I love the concept and the practices of Domain of One’s Own as a foil to the LMS. For students and for learning professionals. It’s empowering. It’s rewarding. It centres your work around yourself rather than it being all chopped up in different tools in an LMS. You retain full control of your work with a domain. If it’s work towards a credential, then your assessor comes to you. You don’t hide your work in some assignment dropbox or discussion board.
But have you tried explaining DoOO to someone who hasn’t even really had the opportunity to consider the infrastructure of where their learning is occurring? Most people, instructors and students alike, put stuff in the LMS because that’s the thing to put it in. They’ve had no cause, yet, to think about why it might not be the best set up for their own learning.
I hadn’t really yet come up with a succinct reason or way to try to persuade someone of the benefits of running your own domain for learning purposes. It wasn’t until watching the initial week 3 video for #OpenEdMOOC that it hit me; The first step is to try to show students why they should not be too happy about what happens to their work in the LMS. It’s nuked as soon as the course is over. Gonzo. The students are the ultimate “customers” for an LMS and it is designed to purge anything they do as soon as a course is rolled over. I say poo poo to that.

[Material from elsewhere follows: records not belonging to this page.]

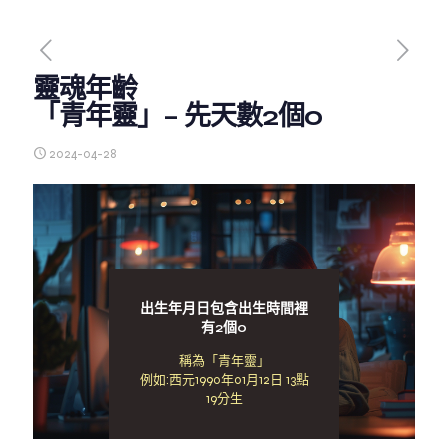
靈魂年齡
「青年靈」– 先天數2個0
2024-04-28
出生年月日包含出生時間裡
有2個0
稱為「青年靈」
例如:西元1990年01月12日 13點
19分生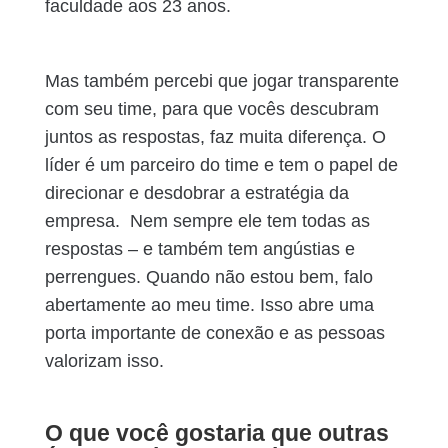
faculdade aos 23 anos.
Mas também percebi que jogar transparente
com seu time, para que vocês descubram
juntos as respostas, faz muita diferença. O
líder é um parceiro do time e tem o papel de
direcionar e desdobrar a estratégia da
empresa. Nem sempre ele tem todas as
respostas – e também tem angústias e
perrengues. Quando não estou bem, falo
abertamente ao meu time. Isso abre uma
porta importante de conexão e as pessoas
valorizam isso.
O que você gostaria que outras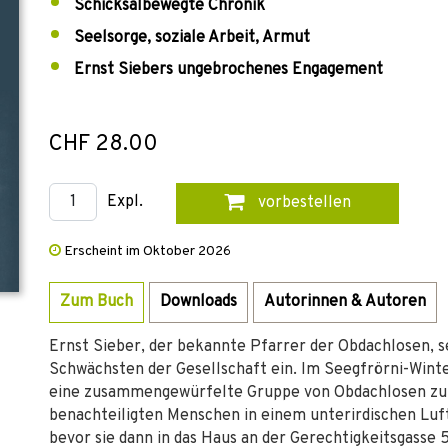
Schicksalbewegte Chronik
Seelsorge, soziale Arbeit, Armut
Ernst Siebers ungebrochenes Engagement
CHF 28.00
Expl.
vorbestellen
Erscheint im Oktober 2026
Zum Buch
Downloads
Autorinnen & Autoren
Ernst Sieber, der bekannte Pfarrer der Obdachlosen, se
Schwächsten der Gesellschaft ein. Im Seegfrörni-Win
eine zusammengewürfelte Gruppe von Obdachlosen zu e
benachteiligten Menschen in einem unterirdischen Lu
bevor sie dann in das Haus an der Gerechtigkeitsgasse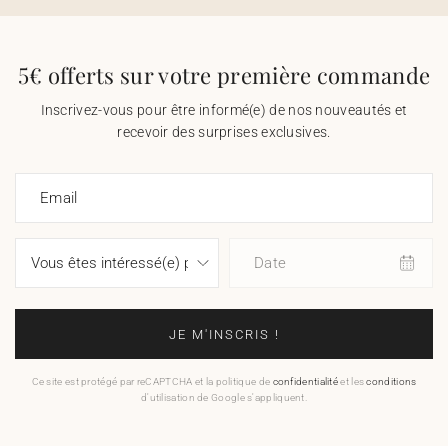
5€ offerts sur votre première commande
Inscrivez-vous pour être informé(e) de nos nouveautés et
recevoir des surprises exclusives.
Email
Date
JE M'INSCRIS !
Ce site est protégé par reCAPTCHA et la politique de
confidentialité
et les
conditions
d'utilisation de Google s'appliquent.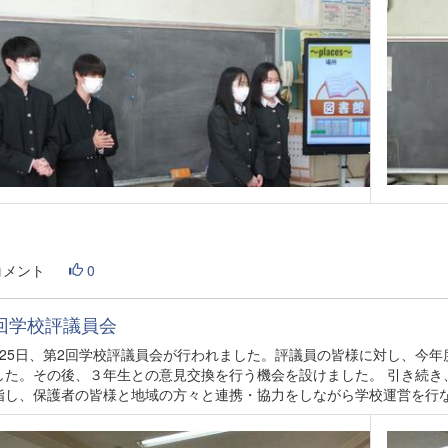
コメント
0
回学校評議員会
25日、第2回学校評議員会が行われました。評議員の皆様に対し、今年
した。その後、３年生との意見交換を行う機会を設けました。 引き続き
指し、保護者の皆様と地域の方々と連携・協力をしながら学校運営を行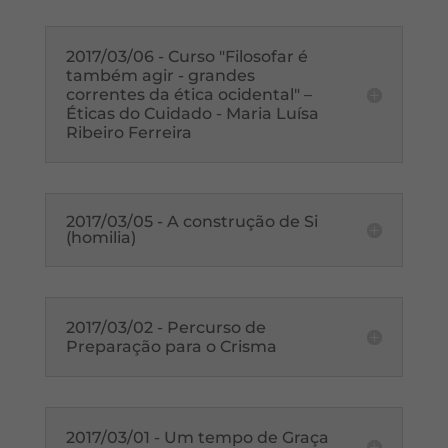
2017/03/06 - Curso "Filosofar é
também agir - grandes
correntes da ética ocidental" –
Éticas do Cuidado - Maria Luísa
Ribeiro Ferreira
2017/03/05 - A construção de Si
(homilia)
2017/03/02 - Percurso de
Preparação para o Crisma
2017/03/01 - Um tempo de Graça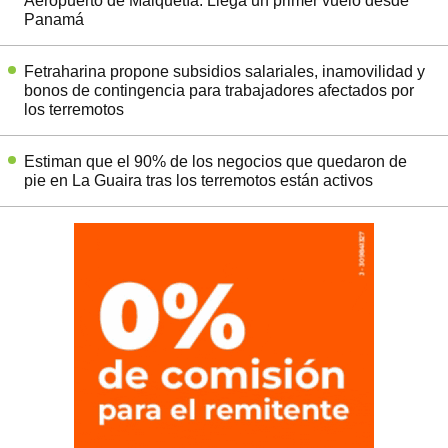
Aeropuerto de Maiquetía: Llega un primer vuelo desde
Panamá
Fetraharina propone subsidios salariales, inamovilidad y
bonos de contingencia para trabajadores afectados por
los terremotos
Estiman que el 90% de los negocios que quedaron de
pie en La Guaira tras los terremotos están activos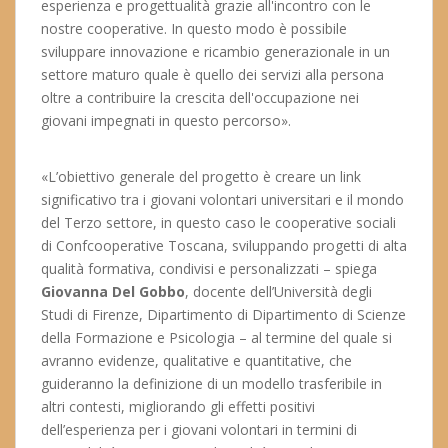
esperienza e progettualità grazie all'incontro con le
nostre cooperative. In questo modo è possibile
sviluppare innovazione e ricambio generazionale in un
settore maturo quale è quello dei servizi alla persona
oltre a contribuire la crescita dell'occupazione nei
giovani impegnati in questo percorso».
«L’obiettivo generale del progetto è creare un link
significativo tra i giovani volontari universitari e il mondo
del Terzo settore, in questo caso le cooperative sociali
di Confcooperative Toscana, sviluppando progetti di alta
qualità formativa, condivisi e personalizzati – spiega
Giovanna Del Gobbo
, docente dell’Università degli
Studi di Firenze, Dipartimento di Dipartimento di Scienze
della Formazione e Psicologia – al termine del quale si
avranno evidenze, qualitative e quantitative, che
guideranno la definizione di un modello trasferibile in
altri contesti, migliorando gli effetti positivi
dell’esperienza per i giovani volontari in termini di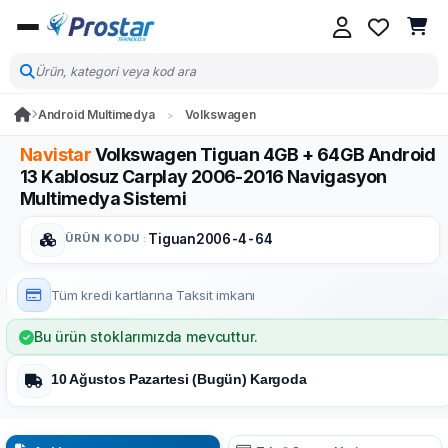
Android Multimedya
Volkswagen
Navistar
Volkswagen Tiguan 4GB + 64GB Android
13 Kablosuz Carplay 2006-2016 Navigasyon
Multimedya Sistemi
ÜRÜN KODU
:
Tiguan2006-4-64
Tüm kredi kartlarına
Taksit imkanı
Bu ürün stoklarımızda mevcuttur.
10 Ağustos Pazartesi (Bugün) Kargoda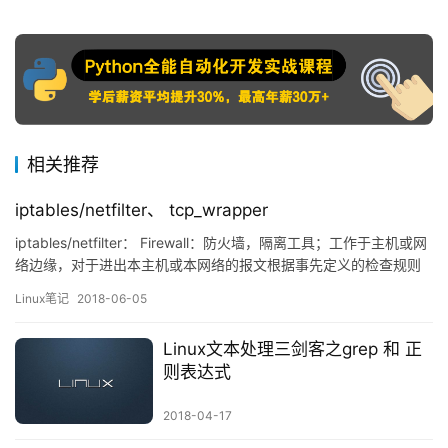
相关推荐
iptables/netfilter、 tcp_wrapper
iptables/netfilter： Firewall：防火墙，隔离工具；工作于主机或网
络边缘，对于进出本主机或本网络的报文根据事先定义的检查规则
作匹配检测，对于能够被规则匹配到的报文作出相应处理的组件；
Linux笔记
2018-06-05
主机防火墙 网络防火墙 软件防火墙（软件逻辑）： 硬件防火墙（硬
件和软件逻辑）：NetScreen，CheckPoint，。。。 iptables(ne…
Linux文本处理三剑客之grep 和 正
则表达式
2018-04-17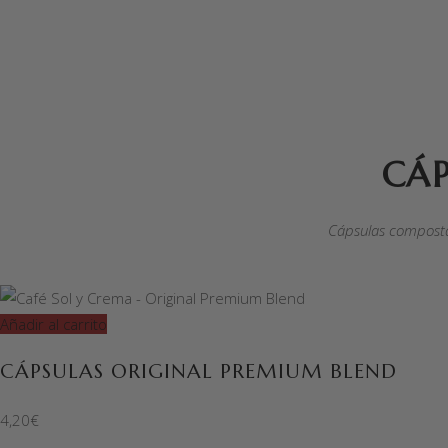
CÁP
Cápsulas compostab
Añadir al carrito
CÁPSULAS ORIGINAL PREMIUM BLEND
4,20
€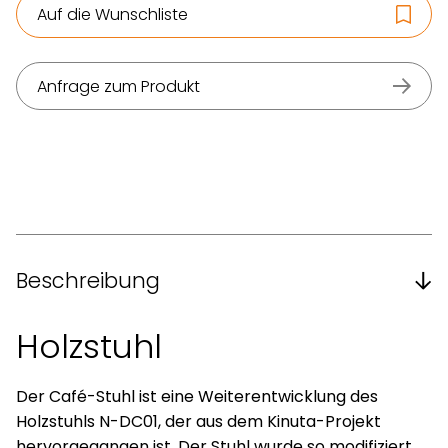
Auf die Wunschliste
Anfrage zum Produkt
Beschreibung
Holzstuhl
Der Café-Stuhl ist eine Weiterentwicklung des
Holzstuhls N-DC01, der aus dem Kinuta-Projekt
hervorgegangen ist. Der Stuhl wurde so modifiziert,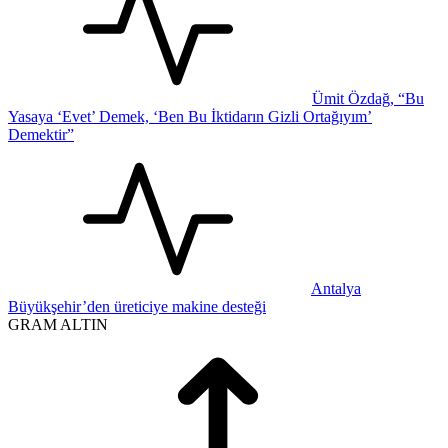
Ümit Özdağ, “Bu
Yasaya ‘Evet’ Demek, ‘Ben Bu İktidarın Gizli Ortağıyım’
Demektir”
Antalya
Büyükşehir’den üreticiye makine desteği
GRAM ALTIN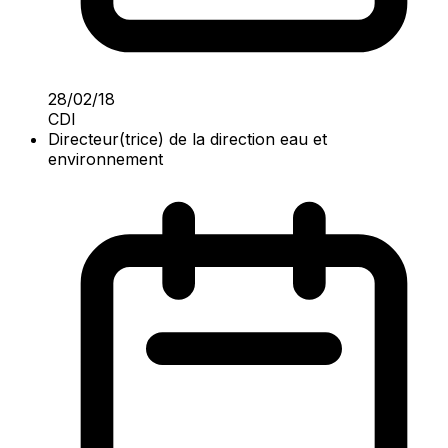
28/02/18
CDI
Directeur(trice) de la direction eau et
environnement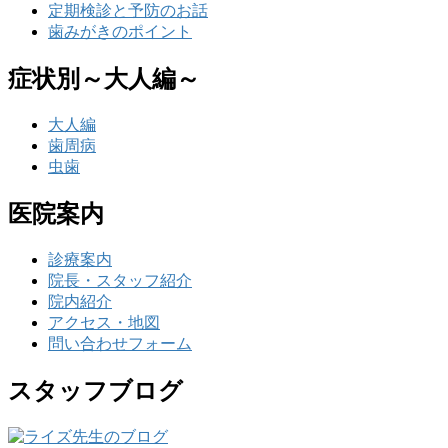
定期検診と予防のお話
歯みがきのポイント
症状別～大人編～
大人編
歯周病
虫歯
医院案内
診療案内
院長・スタッフ紹介
院内紹介
アクセス・地図
問い合わせフォーム
スタッフブログ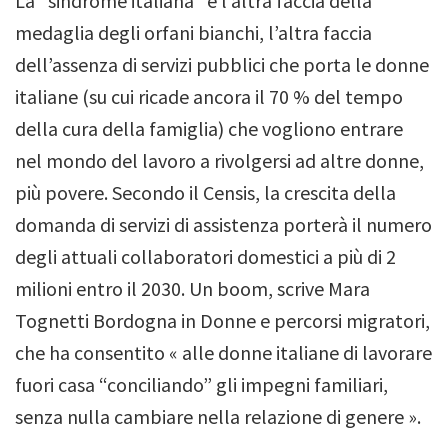
La “sindrome italiana” è l’altra faccia della
medaglia degli orfani bianchi, l’altra faccia
dell’assenza di servizi pubblici che porta le donne
italiane (su cui ricade ancora il 70 % del tempo
della cura della famiglia) che vogliono entrare
nel mondo del lavoro a rivolgersi ad altre donne,
più povere.
Secondo il Censis, la crescita della
domanda di servizi di assistenza porterà il numero
degli attuali collaboratori domestici a più di 2
milioni entro il 2030.
Un boom, scrive Mara
Tognetti Bordogna in
Donne e percorsi migratori
,
che ha consentito « alle donne italiane di lavorare
fuori casa “conciliando” gli impegni familiari,
senza nulla cambiare nella relazione di genere ».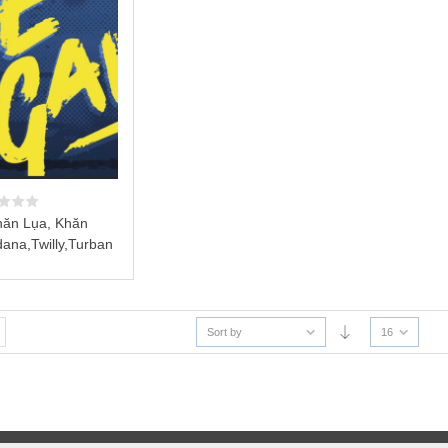
hăn Lụa, Khăn
ana,Twilly,Turban
Sort by
16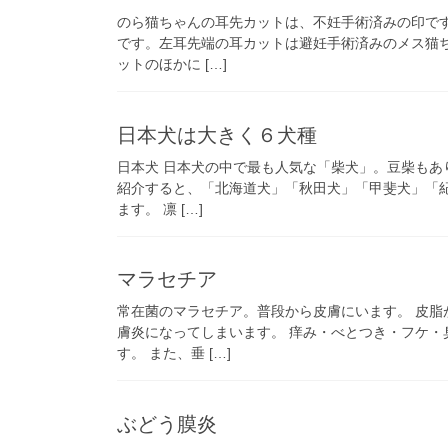
のら猫ちゃんの耳先カットは、不妊手術済みの印で
です。左耳先端の耳カットは避妊手術済みのメス猫
ットのほかに […]
日本犬は大きく６犬種
日本犬 日本犬の中で最も人気な「柴犬」。豆柴もあ
紹介すると、「北海道犬」「秋田犬」「甲斐犬」「
ます。 凛 […]
マラセチア
常在菌のマラセチア。普段から皮膚にいます。 皮
膚炎になってしまいます。 痒み・べとつき・フケ
す。 また、垂 […]
ぶどう膜炎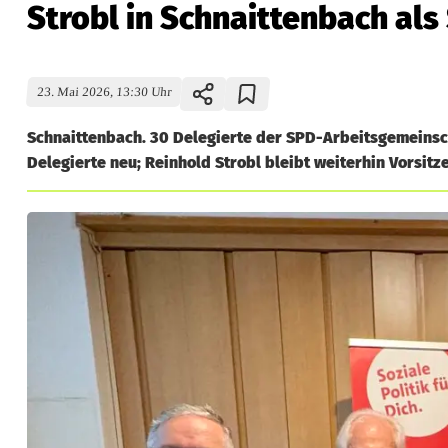
Strobl in Schnaittenbach al
23. Mai 2026, 13:30 Uhr
Schnaittenbach. 30 Delegierte der SPD-Arbeitsgemeinsc
Delegierte neu; Reinhold Strobl bleibt weiterhin Vorsitz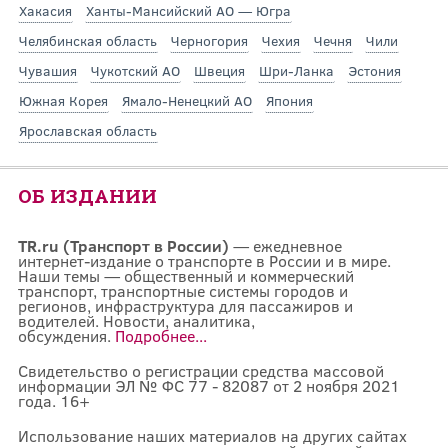
Хакасия
Ханты-Мансийский АО — Югра
Челябинская область
Черногория
Чехия
Чечня
Чили
Чувашия
Чукотский АО
Швеция
Шри-Ланка
Эстония
Южная Корея
Ямало-Ненецкий АО
Япония
Ярославская область
ОБ ИЗДАНИИ
TR.ru (Транспорт в России)
— ежедневное
интернет-издание о транспорте в России и в мире.
Наши темы — общественный и коммерческий
транспорт, транспортные системы городов и
регионов, инфраструктура для пассажиров и
водителей. Новости, аналитика,
обсуждения.
Подробнее...
Свидетельство о регистрации средства массовой
информации ЭЛ № ФС 77 - 82087 от 2 ноября 2021
года. 16+
Использование наших материалов на других сайтах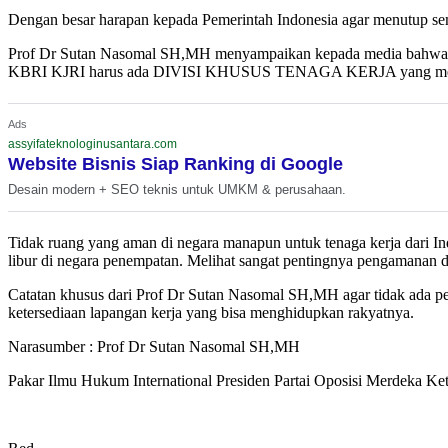
Dengan besar harapan kepada Pemerintah Indonesia agar menutup sem
Prof Dr Sutan Nasomal SH,MH menyampaikan kepada media bahwa. Sol
KBRI KJRI harus ada DIVISI KHUSUS TENAGA KERJA yang memiliki t
Ads
assyifateknologinusantara.com
Website Bisnis Siap Ranking di Google
Desain modern + SEO teknis untuk UMKM & perusahaan.
Tidak ruang yang aman di negara manapun untuk tenaga kerja da
libur di negara penempatan. Melihat sangat pentingnya pengamanan d
Catatan khusus dari Prof Dr Sutan Nasomal SH,MH agar tidak ada pe
ketersediaan lapangan kerja yang bisa menghidupkan rakyatnya.
Narasumber : Prof Dr Sutan Nasomal SH,MH
Pakar Ilmu Hukum International Presiden Partai Oposisi Merdek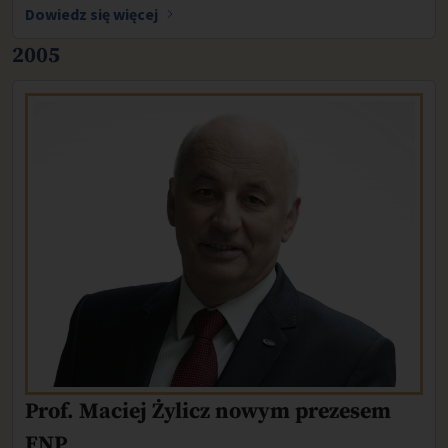
Dowiedz się więcej
2005
Prof. Maciej Żylicz nowym prezesem
FNP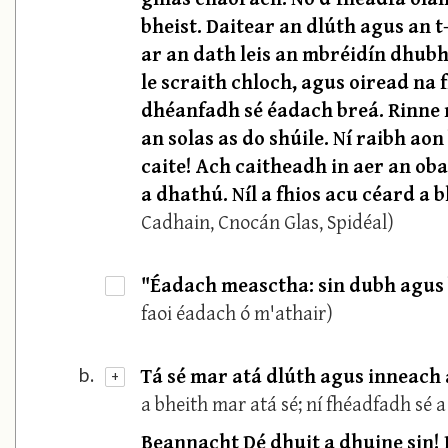
bheist. Daitear an dlúth agus an t
ar an dath leis an mbréidín dhubh
le scraith chloch, agus oiread na
dhéanfadh sé éadach breá. Rinne 
an solas as do shúile. Ní raibh aon
caite! Ach caitheadh in aer an obai
a dhathú. Níl a fhios acu céard a 
Cadhain, Cnocán Glas, Spidéal)
"Éadach measctha: sin dubh agus 
·
faoi éadach ó m'athair)
Tá sé mar atá dlúth agus inneach
b.
+
a bheith mar atá sé; ní fhéadfadh sé a
Beannacht Dé dhuit a dhuine sin! 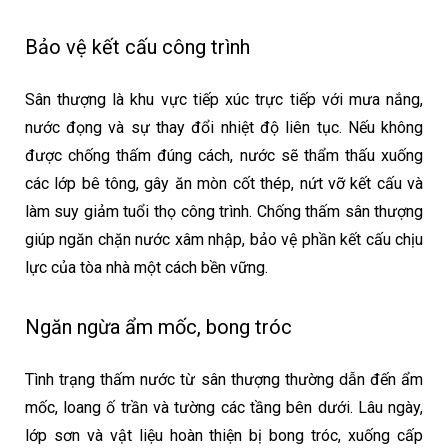
Bảo vệ kết cấu công trình
Sân thượng là khu vực tiếp xúc trực tiếp với mưa nắng,
nước đọng và sự thay đổi nhiệt độ liên tục. Nếu không
được chống thấm đúng cách, nước sẽ thẩm thấu xuống
các lớp bê tông, gây ăn mòn cốt thép, nứt vỡ kết cấu và
làm suy giảm tuổi thọ công trình. Chống thấm sân thượng
giúp ngăn chặn nước xâm nhập, bảo vệ phần kết cấu chịu
lực của tòa nhà một cách bền vững.
Ngăn ngừa ẩm mốc, bong tróc
Tình trạng thấm nước từ sân thượng thường dẫn đến ẩm
mốc, loang ố trần và tường các tầng bên dưới. Lâu ngày,
lớp sơn và vật liệu hoàn thiện bị bong tróc, xuống cấp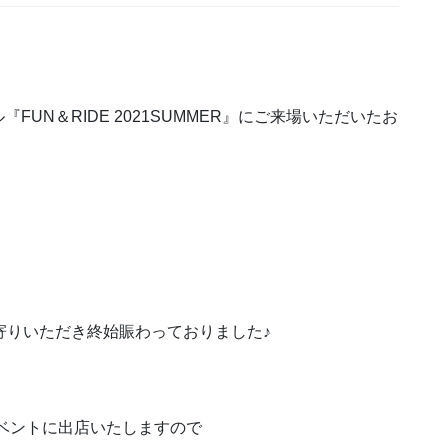
UN＆RIDE 2021SUMMER』にご来場いただいたお
寄りいただき終始賑わっておりました♪
イベントに出店いたしますので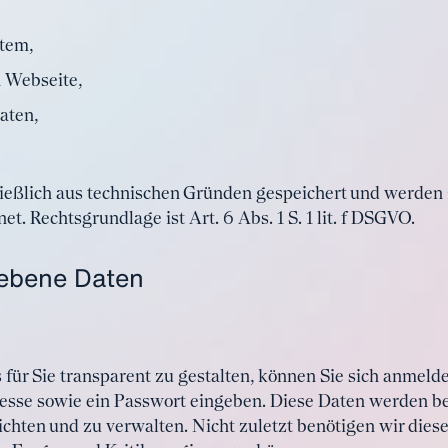
tem,
 Webseite,
aten,
ießlich aus technischen Gründen gespeichert und werden 
. Rechtsgrundlage ist Art. 6 Abs. 1 S. 1 lit. f DSGVO.
gebene Daten
r Sie transparent zu gestalten, können Sie sich anmelde
sse sowie ein Passwort eingeben. Diese Daten werden be
richten und zu verwalten. Nicht zuletzt benötigen wir die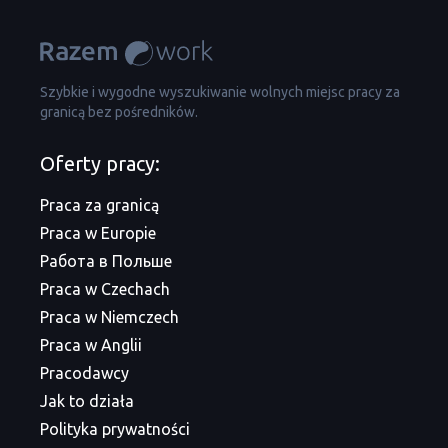
Szybkie i wygodne wyszukiwanie wolnych miejsc pracy za
granicą bez pośredników.
Oferty pracy:
Praca za granicą
Praca w Europie
Работа в Польше
Praca w Czechach
Praca w Niemczech
Praca w Anglii
Pracodawcy
Jak to działa
Polityka prywatności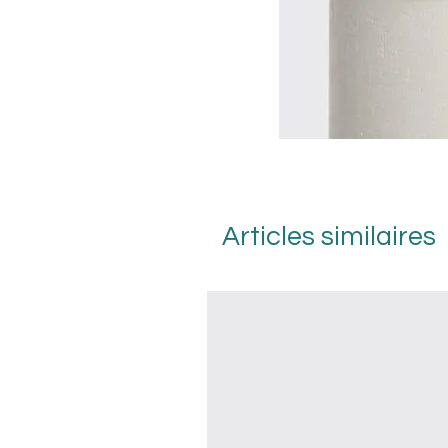
Articles similaires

They don’t just lose access to the curriculum material, they lose access to their own contributions to that curriculum.
~George Siemens
Anyway, my point is that it’s all about the escape first. Talk about getting out of the LMS first before you hit them with DoOO as a place to land and build a home. In Escape From L.A. Snake wasn’t worrying about where he was going to build a home before he got out. He just needed to get the hell out of L.A.